Best Money Moves to Make in your 20s and 30s

401(k), Planning & Saving, Retirement & Investing
on August 9, 2012

Your 20s and 30s are a critical time to get your finances in order. While many people use these years to start a career and a family, these decades are also an ideal time to get out of debt, buy a home, and start saving for retirement. In addition, it’s time to start an investment portfolio that can provide income for the rest of your life. To do this, you will need to set up an emergency fund, a mid-term savings fund, and a retirement account plan.

Before starting any serious investing, it is critical to keep a supply of easily accessible cash on hand to cover unexpected events. Anything from car repairs to losing your job should be covered from this fund. Ideally, try to have enough money in the fund to cover all of your basic living expenses for at least six months. Since this account can be used for a variety of things, it is important that the money in it be secure and easily accessible.

Because of this, it is generally a good idea to invest this money in either a savings account, money market account, or a ladder of CDs. While the amount of interest earned will be very little, this money will prevent you from taking on high interest debt via a credit card. Once you accumulate a lot of money in this account, you might want to consider placing it into a series of CDs. This means buying a CD every month that matures at the same time interval.

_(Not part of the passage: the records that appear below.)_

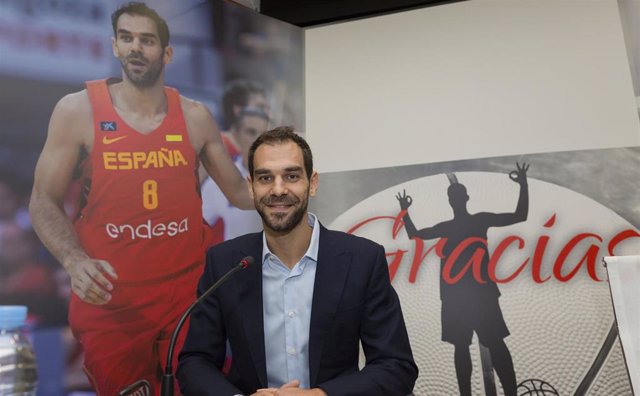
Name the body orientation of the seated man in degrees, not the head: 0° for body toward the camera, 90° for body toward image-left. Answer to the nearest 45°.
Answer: approximately 0°

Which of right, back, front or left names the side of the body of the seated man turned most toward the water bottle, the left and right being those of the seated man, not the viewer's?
right
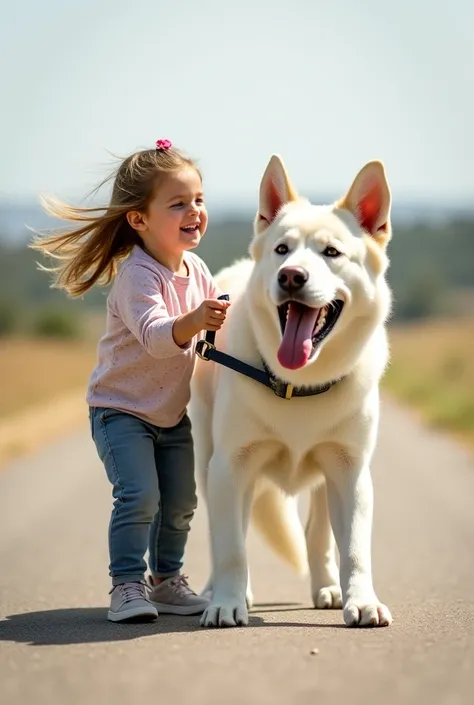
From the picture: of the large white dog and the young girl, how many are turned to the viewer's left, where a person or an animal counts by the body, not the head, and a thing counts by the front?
0

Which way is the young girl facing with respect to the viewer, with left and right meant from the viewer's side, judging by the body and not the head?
facing the viewer and to the right of the viewer

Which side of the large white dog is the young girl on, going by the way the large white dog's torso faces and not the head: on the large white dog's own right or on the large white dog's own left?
on the large white dog's own right

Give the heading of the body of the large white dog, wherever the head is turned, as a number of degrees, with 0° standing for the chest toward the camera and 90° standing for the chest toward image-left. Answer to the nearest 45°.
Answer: approximately 0°

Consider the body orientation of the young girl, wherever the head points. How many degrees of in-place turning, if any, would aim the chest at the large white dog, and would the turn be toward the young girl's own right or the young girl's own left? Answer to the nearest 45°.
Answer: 0° — they already face it
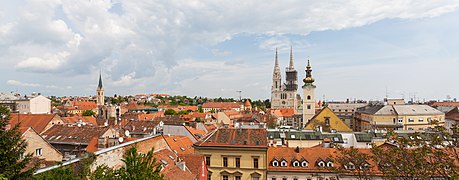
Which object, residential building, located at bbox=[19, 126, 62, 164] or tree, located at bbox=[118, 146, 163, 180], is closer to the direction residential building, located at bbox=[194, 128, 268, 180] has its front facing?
the tree

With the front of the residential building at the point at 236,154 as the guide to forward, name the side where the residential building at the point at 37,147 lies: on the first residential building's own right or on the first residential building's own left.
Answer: on the first residential building's own right

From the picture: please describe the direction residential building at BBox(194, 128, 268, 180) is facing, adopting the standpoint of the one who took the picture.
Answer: facing the viewer

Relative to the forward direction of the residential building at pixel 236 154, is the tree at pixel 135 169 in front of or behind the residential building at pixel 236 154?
in front

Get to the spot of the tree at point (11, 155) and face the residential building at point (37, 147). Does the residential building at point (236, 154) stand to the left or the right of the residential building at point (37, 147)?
right

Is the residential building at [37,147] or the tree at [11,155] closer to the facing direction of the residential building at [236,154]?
the tree

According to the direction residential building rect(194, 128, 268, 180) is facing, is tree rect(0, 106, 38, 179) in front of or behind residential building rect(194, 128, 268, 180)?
in front
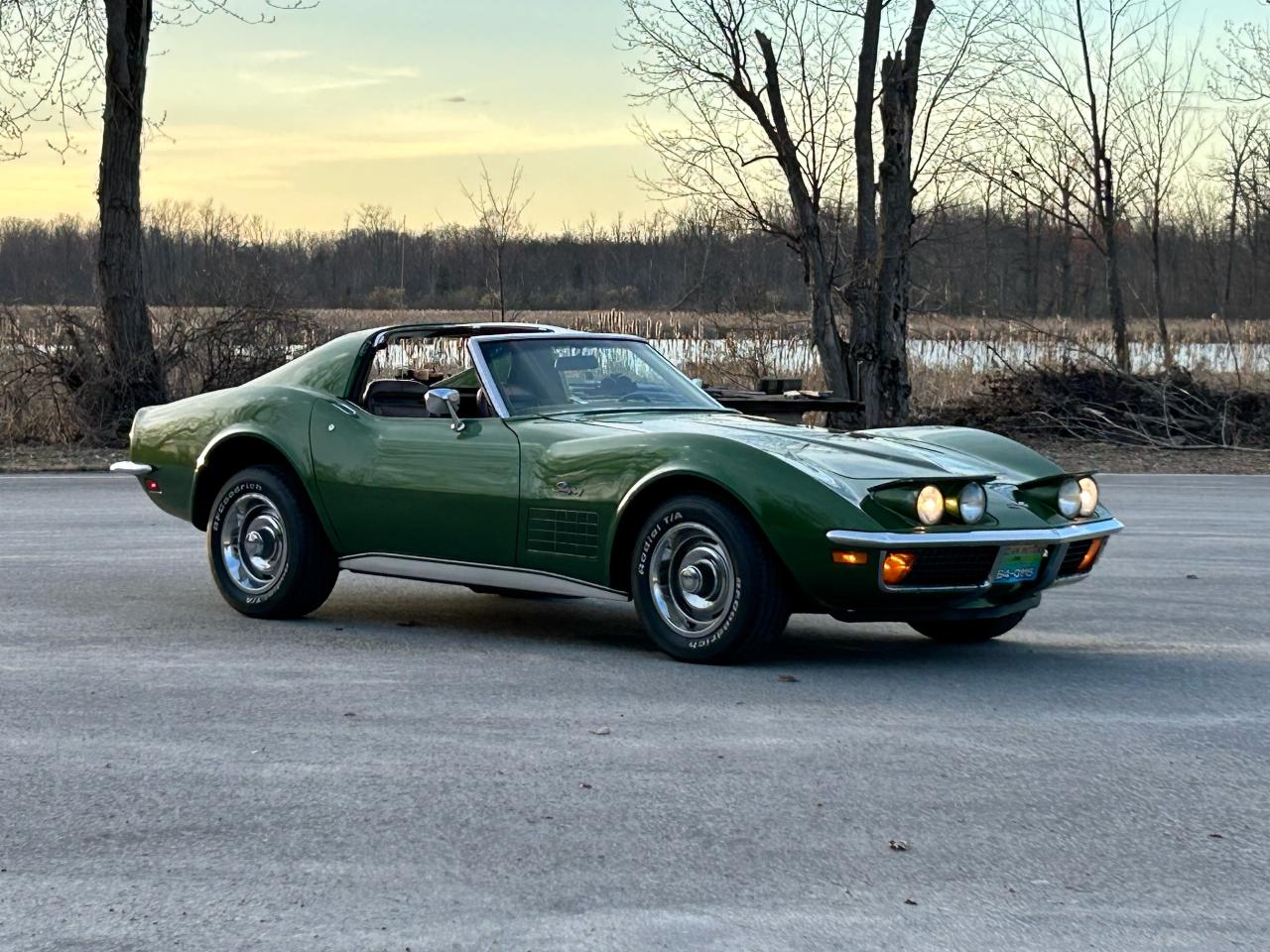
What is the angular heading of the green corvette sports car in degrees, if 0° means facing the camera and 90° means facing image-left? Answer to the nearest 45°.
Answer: approximately 315°

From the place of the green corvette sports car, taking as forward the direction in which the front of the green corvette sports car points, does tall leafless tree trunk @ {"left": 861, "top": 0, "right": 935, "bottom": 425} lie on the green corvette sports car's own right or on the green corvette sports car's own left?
on the green corvette sports car's own left
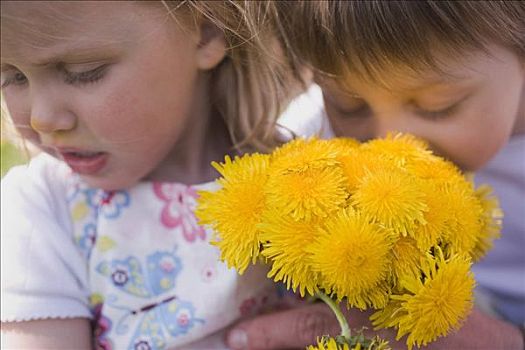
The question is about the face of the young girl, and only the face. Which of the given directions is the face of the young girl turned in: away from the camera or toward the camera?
toward the camera

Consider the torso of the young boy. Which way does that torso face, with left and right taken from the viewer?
facing the viewer and to the left of the viewer
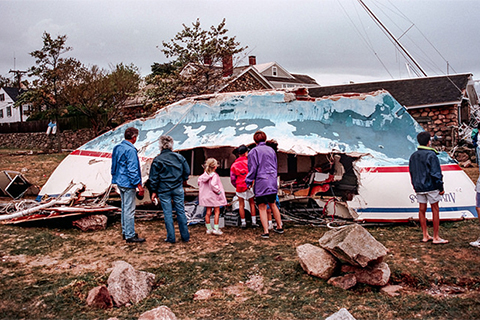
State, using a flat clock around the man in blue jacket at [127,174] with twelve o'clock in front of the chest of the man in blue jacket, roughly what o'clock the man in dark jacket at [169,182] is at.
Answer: The man in dark jacket is roughly at 2 o'clock from the man in blue jacket.

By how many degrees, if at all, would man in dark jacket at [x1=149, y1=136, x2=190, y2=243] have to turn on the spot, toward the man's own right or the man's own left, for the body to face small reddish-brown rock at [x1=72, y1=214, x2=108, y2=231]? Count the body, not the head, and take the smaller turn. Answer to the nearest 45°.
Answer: approximately 45° to the man's own left

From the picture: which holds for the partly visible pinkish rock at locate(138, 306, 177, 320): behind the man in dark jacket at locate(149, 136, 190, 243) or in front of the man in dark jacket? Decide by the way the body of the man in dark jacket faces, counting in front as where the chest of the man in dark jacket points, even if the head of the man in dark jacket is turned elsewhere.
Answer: behind

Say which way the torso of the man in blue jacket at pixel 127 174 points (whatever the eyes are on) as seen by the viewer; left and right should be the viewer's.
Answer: facing away from the viewer and to the right of the viewer

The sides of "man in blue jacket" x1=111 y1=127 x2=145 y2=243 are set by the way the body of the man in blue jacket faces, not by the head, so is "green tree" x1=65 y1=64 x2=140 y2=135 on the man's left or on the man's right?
on the man's left

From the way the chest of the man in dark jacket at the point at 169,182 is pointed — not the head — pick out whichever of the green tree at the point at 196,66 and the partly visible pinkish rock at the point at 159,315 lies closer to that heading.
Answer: the green tree

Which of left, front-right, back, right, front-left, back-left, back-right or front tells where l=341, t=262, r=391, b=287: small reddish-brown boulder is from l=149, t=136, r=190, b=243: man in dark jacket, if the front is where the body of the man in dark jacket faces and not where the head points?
back-right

For example, some people will invest in a CD every month for a year that comes due in a year. After doing this for twelve months, an investor has a dozen CDs, with one CD maturing every month. If the investor needs the cash that month, he or she can spend it and buy another CD when they are ready to save again. Otherwise, they use the cash to buy a new CD. By doing this, an investor can reap the benefits of getting a good return on his or her short-term savings without running the risk that the cash will be inaccessible.

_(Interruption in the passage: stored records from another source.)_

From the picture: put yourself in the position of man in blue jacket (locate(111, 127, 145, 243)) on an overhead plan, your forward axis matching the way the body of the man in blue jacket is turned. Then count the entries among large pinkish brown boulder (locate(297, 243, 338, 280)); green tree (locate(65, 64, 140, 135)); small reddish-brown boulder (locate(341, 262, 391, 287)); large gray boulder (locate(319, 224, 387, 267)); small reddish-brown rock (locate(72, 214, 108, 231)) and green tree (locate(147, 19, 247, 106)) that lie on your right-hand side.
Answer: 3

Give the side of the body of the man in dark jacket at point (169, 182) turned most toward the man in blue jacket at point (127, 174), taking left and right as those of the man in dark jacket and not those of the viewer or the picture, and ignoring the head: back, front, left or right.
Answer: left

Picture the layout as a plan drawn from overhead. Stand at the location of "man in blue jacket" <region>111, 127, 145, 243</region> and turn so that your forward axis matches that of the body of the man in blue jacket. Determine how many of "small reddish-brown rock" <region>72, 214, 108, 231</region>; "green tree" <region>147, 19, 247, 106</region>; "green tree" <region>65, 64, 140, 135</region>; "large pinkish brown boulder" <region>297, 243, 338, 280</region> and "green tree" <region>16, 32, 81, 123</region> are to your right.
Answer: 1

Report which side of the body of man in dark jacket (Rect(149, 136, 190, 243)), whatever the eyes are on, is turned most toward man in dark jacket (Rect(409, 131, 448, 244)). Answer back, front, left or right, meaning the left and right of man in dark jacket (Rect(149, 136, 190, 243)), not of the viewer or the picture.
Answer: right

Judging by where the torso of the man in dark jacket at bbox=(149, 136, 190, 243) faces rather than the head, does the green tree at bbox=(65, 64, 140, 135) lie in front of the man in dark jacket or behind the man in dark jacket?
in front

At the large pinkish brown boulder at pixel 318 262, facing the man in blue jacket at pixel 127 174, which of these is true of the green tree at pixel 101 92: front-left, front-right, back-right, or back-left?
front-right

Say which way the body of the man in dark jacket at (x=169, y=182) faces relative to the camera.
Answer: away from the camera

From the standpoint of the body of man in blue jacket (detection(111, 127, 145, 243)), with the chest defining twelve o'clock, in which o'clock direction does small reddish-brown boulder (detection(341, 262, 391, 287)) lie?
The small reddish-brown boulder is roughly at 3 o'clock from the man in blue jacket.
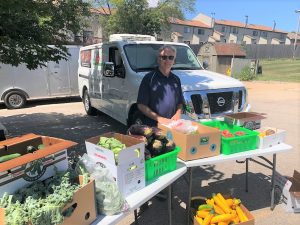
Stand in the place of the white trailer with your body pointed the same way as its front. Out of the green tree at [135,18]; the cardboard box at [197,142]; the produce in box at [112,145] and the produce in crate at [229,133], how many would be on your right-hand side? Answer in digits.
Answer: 3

After saving an emergency fund, the next step is to start working on saving for medium-term goals. This can include saving for a car, a down payment on a house, or the seed money to start your own business. Because it will most likely take years to save this money, and it is not absolutely essential for your survival, it’s generally a good idea to invest it in a more aggressive fund.

A mutual fund, ETF, and/or corporate bond fund can all be good options for this money. Many people choose to start in the stock market, then slowly move money into bonds as they approach their savings goal. While it is possible to lose money in these investments, typically holding onto the investment through a bad turn in the market will result in you earning your money back. This makes it possible to simply wait out the market before making a large purchase.

Finally, your 20s and 30s are a good time to start retirement planning. While retirement might be decades away, by starting to save now you will gain the advantage of compound interest. This will make it possible for you to save less in your 40s, 50s, and 60s. While you can concentrate on other types of accounts later, for now it is a good idea to start with the 401(k) plan you are offered through work and a Roth IRA. These two types of accounts have various tax advantages that make them ideal investment choices for people who are just starting their retirement savings.

Because of your long investment horizon, the money you invest in these accounts can be very aggressive. Consider mutual funds and ETFs for the majority of the money. To balance the account and add some diversity, a small portion should be put into bonds and cash.